For Josiah Joner, an undergraduate student at Stanford and the executive editor of the Stanford Review, the California university has been a source of blessing and opportunity, and he hopes students will do their part in pushing for a cultural change at the university.

“In this culture right now, you got to be willing to stand up for your beliefs and share it, even if it’s not a popular opinion,” Joner told the Washington Examiner in an interview. “We need people who are willing to stand up and speak freely and engage in debate. But then we’re going to also have to have students who are willing to respect other ideas and debate freely.”

Last month, Joner testified before the House Subcommittee on Higher Education and Workforce Development, where he discussed at length the difficulties students have with speaking out on college campuses.

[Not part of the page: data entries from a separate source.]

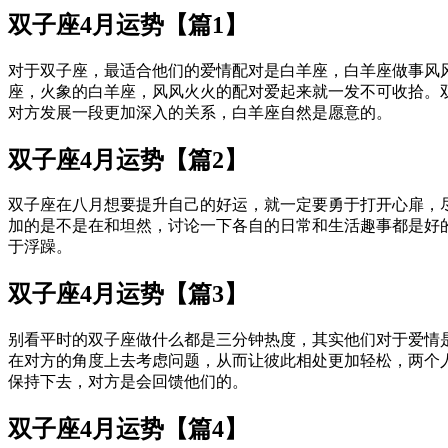
双子座4月运势【篇1】
对于双子座，最适合他们的爱情配对是白羊座，白羊座做事风
座，火象的白羊座，风风火火的配对爱起来就一发不可收拾。
对方发展一段更加深入的关系，白羊座自然是愿意的。
双子座4月运势【篇2】
双子座在八月想要提升自己的好运，就一定要勇于打开心扉，
加的是不是在和坦然，讨论一下各自的日常和生活趣事都是好
于浮躁。
双子座4月运势【篇3】
别看平时的双子座做什么都是三分钟热度，其实他们对于爱情
在对方的角度上去考虑问题，从而让彼此相处更加轻松，两个
保持下去，对方是会回馈他们的。
双子座4月运势【篇4】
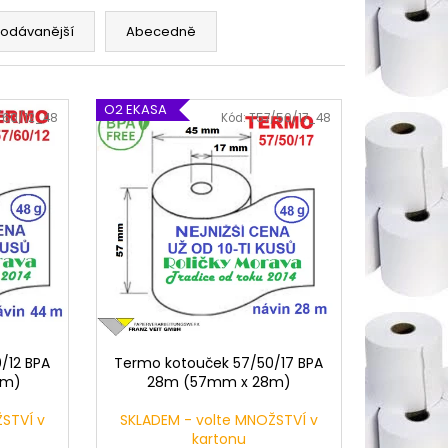
rodávanější
Abecedně
O2 EKASA
/60/12_48
Kód:
T57/50/17_48
/12 BPA
Termo kotouček 57/50/17 BPA
4m)
28m (57mm x 28m)
STVÍ v
SKLADEM - volte MNOŽSTVÍ v
kartonu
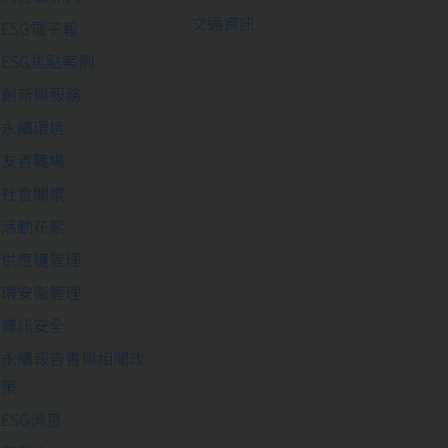
交通資訊
ESG電子報
ESG焦點案例
創新與服務
永續環境
友善職場
社會關懷
活動花絮
供應鏈管理
環安衛管理
資訊安全
永續報告書與相關政
策
ESG消息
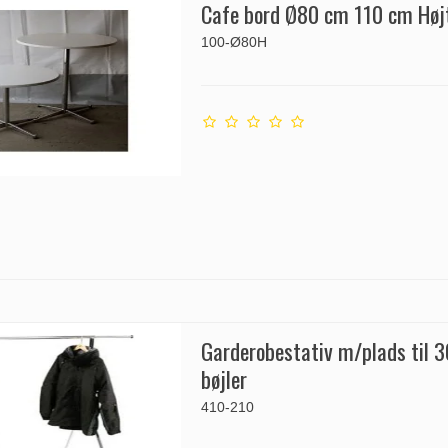
Cafe bord Ø80 cm 110 cm Høj
100-Ø80H
Garderobestativ m/plads til 
bøjler
410-210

And while he sees that there is a problem in Stanford’s culture, he thinks students should give the school a look.

CLICK HERE TO READ MORE FROM THE WASHINGTON EXAMINER

“I think that despite these recent incidents, Stanford still remains one of the top institutions in the country that is engaging in this exchange of ideas and does have the ability and the resources and the opportunities to bring scholars and students together,” Joner said. “I still think Stanford’s a great institution where there’s so much potential to affect change and be a leader in the world. And despite what we’ve seen recently, it can still be a place where you can engage in discussion and conversation and really be part of leading the change that you want to see.”

Stanford did not respond to repeated requests for comment.